Fuck consideration and research. This is where I spit bile and sound wholly unreasonable. If I didn't project this puke over the information-super-high-way my spleen would destroy itself in its own vile acid.

FUNERALS

I am happy to be obliged once again. Must I pretend? All this acting, why must I play this role in this charade? The ceremony is meaningless. There was little between us in life, so why any now? Doesn't anyway realise, or are they pretending like me too?

WHY I LOATHE XMAS

The enforced jollity of this season of sickening consumerist orgy is the worst kind of obligation. It is a great epithet, a magnificent symptom of our social sickness - the truest expression of what we value: spending money on shit and then throwing half of it away shortly after receiving it. And then throwing the rest away once its worn out or lost its fleeting novelty.
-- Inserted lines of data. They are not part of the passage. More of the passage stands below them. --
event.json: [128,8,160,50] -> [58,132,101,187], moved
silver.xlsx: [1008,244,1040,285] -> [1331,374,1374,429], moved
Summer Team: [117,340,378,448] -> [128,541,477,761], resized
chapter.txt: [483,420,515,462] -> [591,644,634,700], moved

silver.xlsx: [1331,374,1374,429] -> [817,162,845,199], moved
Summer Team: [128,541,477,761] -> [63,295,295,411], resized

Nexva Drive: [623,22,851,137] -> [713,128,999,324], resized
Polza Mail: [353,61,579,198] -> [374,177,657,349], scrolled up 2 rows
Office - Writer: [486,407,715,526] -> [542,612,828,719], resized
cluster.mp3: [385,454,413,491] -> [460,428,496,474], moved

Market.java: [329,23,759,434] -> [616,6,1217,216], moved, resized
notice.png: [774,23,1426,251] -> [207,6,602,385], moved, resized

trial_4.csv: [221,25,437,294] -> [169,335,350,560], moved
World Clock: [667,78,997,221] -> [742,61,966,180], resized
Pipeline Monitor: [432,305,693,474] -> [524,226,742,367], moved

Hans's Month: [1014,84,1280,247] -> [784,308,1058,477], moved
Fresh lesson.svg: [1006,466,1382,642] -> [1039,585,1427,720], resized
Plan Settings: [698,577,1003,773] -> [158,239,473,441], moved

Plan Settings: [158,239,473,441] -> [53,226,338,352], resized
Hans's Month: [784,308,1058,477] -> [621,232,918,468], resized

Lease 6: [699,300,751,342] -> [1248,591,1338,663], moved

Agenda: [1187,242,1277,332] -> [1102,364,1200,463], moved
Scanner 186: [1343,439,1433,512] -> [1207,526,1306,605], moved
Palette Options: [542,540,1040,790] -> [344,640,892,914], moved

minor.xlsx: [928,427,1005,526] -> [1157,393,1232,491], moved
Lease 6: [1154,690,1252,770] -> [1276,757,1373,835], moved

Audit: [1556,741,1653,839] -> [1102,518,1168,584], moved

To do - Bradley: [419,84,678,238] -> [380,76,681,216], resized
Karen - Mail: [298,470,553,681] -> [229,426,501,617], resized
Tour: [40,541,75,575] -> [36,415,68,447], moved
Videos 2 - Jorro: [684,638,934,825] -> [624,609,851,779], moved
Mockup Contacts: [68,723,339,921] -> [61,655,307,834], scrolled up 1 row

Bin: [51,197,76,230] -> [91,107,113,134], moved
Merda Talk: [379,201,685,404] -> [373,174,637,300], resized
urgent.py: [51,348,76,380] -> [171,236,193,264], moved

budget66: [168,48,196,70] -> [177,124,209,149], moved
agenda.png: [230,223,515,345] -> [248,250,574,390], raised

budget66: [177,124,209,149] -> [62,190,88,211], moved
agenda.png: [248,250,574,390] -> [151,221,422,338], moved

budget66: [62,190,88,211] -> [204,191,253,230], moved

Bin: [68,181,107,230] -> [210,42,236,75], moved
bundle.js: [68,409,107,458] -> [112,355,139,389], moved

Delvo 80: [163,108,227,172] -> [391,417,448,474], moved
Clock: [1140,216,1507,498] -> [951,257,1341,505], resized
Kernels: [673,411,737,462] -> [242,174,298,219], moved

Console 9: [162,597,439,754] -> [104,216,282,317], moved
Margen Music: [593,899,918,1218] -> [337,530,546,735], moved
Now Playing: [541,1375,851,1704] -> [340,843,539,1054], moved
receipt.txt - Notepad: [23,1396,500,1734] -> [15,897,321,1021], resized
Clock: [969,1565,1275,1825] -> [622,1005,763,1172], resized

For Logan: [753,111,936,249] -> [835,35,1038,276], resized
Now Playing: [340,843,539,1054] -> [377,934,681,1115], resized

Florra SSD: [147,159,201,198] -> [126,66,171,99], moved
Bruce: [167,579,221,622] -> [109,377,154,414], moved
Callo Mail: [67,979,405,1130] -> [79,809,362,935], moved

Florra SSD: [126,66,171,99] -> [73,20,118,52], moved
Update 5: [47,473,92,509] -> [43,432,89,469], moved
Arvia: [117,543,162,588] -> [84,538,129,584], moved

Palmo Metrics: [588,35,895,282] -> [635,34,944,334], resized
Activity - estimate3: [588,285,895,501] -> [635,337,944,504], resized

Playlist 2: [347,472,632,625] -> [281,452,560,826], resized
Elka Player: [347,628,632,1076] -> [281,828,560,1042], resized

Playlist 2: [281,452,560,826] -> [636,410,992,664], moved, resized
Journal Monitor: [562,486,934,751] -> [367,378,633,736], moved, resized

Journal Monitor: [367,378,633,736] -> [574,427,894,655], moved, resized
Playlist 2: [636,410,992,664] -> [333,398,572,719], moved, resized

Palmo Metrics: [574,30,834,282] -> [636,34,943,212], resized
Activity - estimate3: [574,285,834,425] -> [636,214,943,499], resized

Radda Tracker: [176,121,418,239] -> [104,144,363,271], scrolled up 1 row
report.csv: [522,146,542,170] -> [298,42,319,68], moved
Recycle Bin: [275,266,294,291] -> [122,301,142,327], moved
Silly women who still googo-ga, who leap and skip and say they "loooove Christmas!" must die. Xmas is for kiddy-winks. Give them they heart-stopping ersatz chocolate. Meet their demands and contribute to the slow waste-land of their gutted and blasted future world. I want nothing more than this eternal Xmas where the only trees are many of shitty plastic and the only light you'll see is the wan coloured bulb of some idiot decoration.

The duty to see people, to spend, to wish all a merry time - the pain of this scheduled obligation. An insipid smile. If I want to celebrate, be nice, give gifts, I'll do it in my own time, in my own way, for my won reasons. I don't want to celebrate the mythological birth of an arch-patriarch. If there is a worth-while xmas message it got lots. I can't see it for the piss and vomit in the street, the glinting wrapping, the plastic, the forced smiles. That Xmas defeats and parodies itself every-year in my only comfort.